Remember how, back in 1999, some people feared that the world would come crashing down when the new millennium dawned? When it didn’t, we turned our focus to a more trivial matter. How were we going to say the name of the new year? Two-thousand? Twenty-hundred? Twenty-aught-aught? There was really no good answer, though I favored aught-aught because it’s such a cool, old-timey phrase.
By the next year, we’d grown more comfortable with what to say, perhaps because of the classic 1968 movie “2001: A Space Odyssey.” A decade passed with most of us calling the years two-thousand-whatever. Then 2010 came along. Some folks kept to the old ways and called it two-thousand-ten. Others shortened it to the catchier twenty-ten.
And so it went for another decade.
Now that we’re five days into 2020, I’ll wager we’re all calling it the same thing. Twenty-twenty. I like it not just because it’s pleasantly sing-songy, but because it means more than just a date. Twenty-twenty is, of course, the ophthalmic term for “normal” vision. If you’re seated 20 feet from an eye chart and can see the same letters an average individual can see from the same distance, you have 20/20 vision.

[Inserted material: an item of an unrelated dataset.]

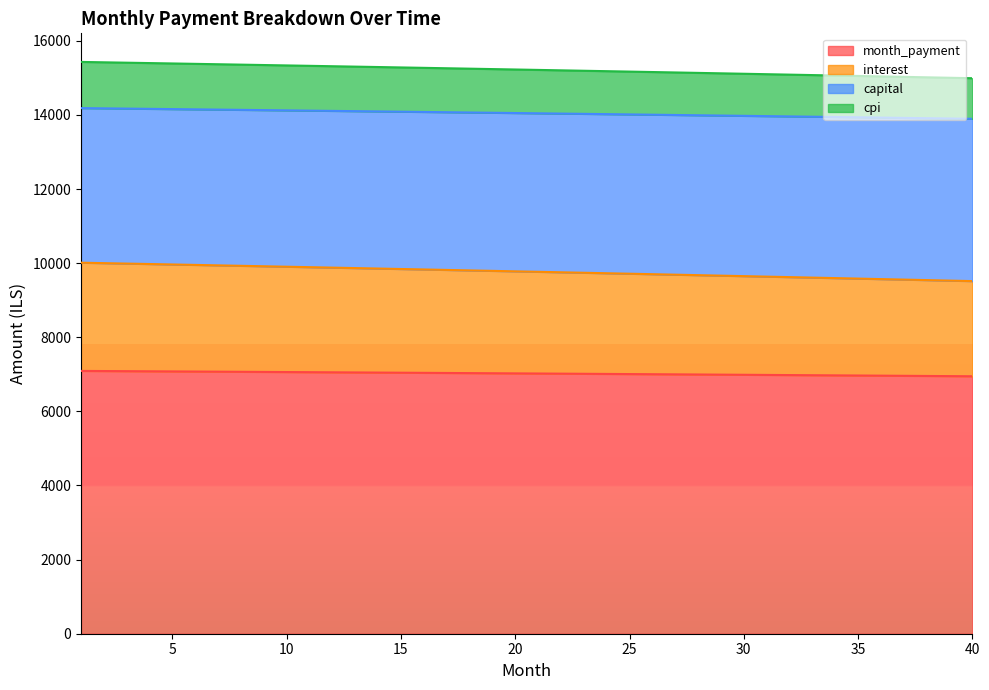

What is the minimum value for month_payment?

6948.0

Which is not to say “perfect” vision, a term with a far more complex definition.
My ardent wish for myself and for the good ole USA in the coming year is the gift of 20/20 vision. I hope we can begin to see clearly again. Think rationally. And respond to differences of opinion with civility and grace that’s been missing for way too long. I hope Americans will start behaving as though we’re on the same team, because heaven knows we have enough real foes without treating each other like enemies.
I can’t help but believe that most folks in this country want the same things. Jobs that pay a living wage. Safe streets. Safe buildings. Good schools. Affordable health care. Decent roads and bridges. Clean air and water. Peaceful relations with other nations. And while these lofty goals are complicated and expensive, most of them are attainable if we’ll put our heads together and try to figure things out instead of screaming and pointing fingers at the other side. None of us is as smart as all of us.

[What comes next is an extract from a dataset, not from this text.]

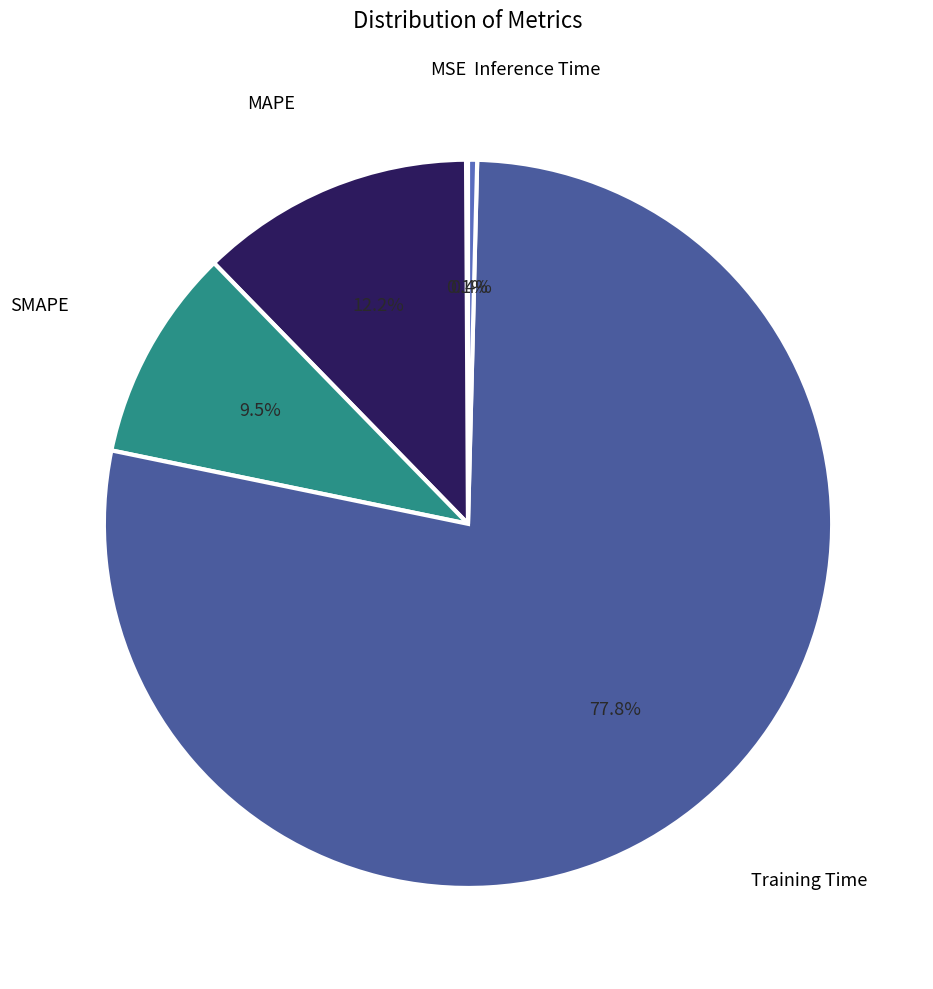

How much of the chart is everything except MAPE?

87.8%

I know people who, at the beginning of each new year, choose a single word and make it their mantra for the coming days, weeks and months. Words such as peace. Gentleness. Kindness. Compassion. Gratitude. Forgiveness. Generosity.
This seems like such a wonderful idea that, weeks ago, I decided to pick a word of my own. Since words are my business, you might think this was easy. It wasn’t. Some of the words I considered were silly. Others were too complicated. A few seemed a bad fit, given my interests and personality. Nothing seemed right until I slid a brand new desk blotter calendar under my computer keyboard.

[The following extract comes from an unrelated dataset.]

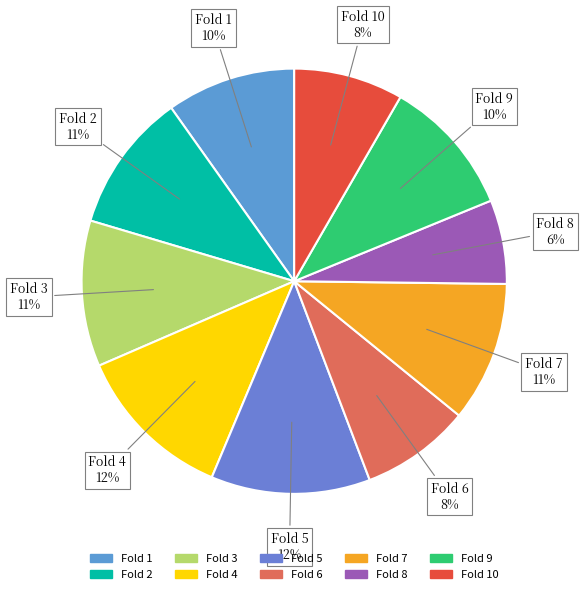

Count the number of slices in the pie.

10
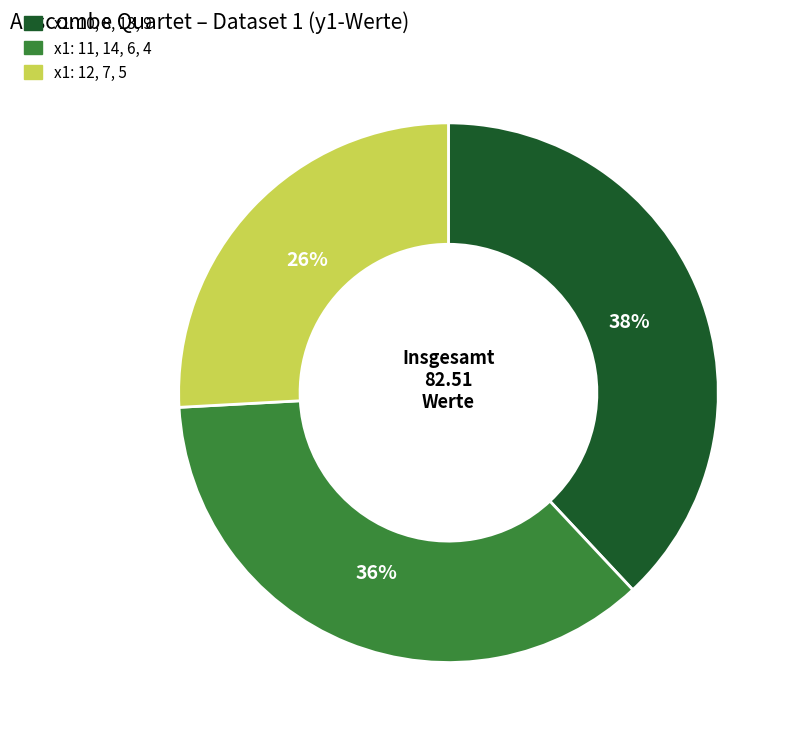

How many slices are in this pie chart?

3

There was my word, written entirely in gigantic numbers: 2020.
In the year ahead, I hope to see with clarity, to reason with clarity, to act with clarity. I’ll do my best to be informed about all sides of an issue before expressing an opinion. I’ll strive to measure my words before I speak, both in person and in writing. Who knows? I might even come to the conclusion that Mr. Trump is a decent man and a capable leader who ought to be re-elected President this coming November.
Nah. I’ve had a pair of 20/20 contact lenses in my eyes for some time now. And the more clearly I see, the more I know that Donald Trump has no more business in the Oval Office than my cat Watson does. But Watson is the subject for another column.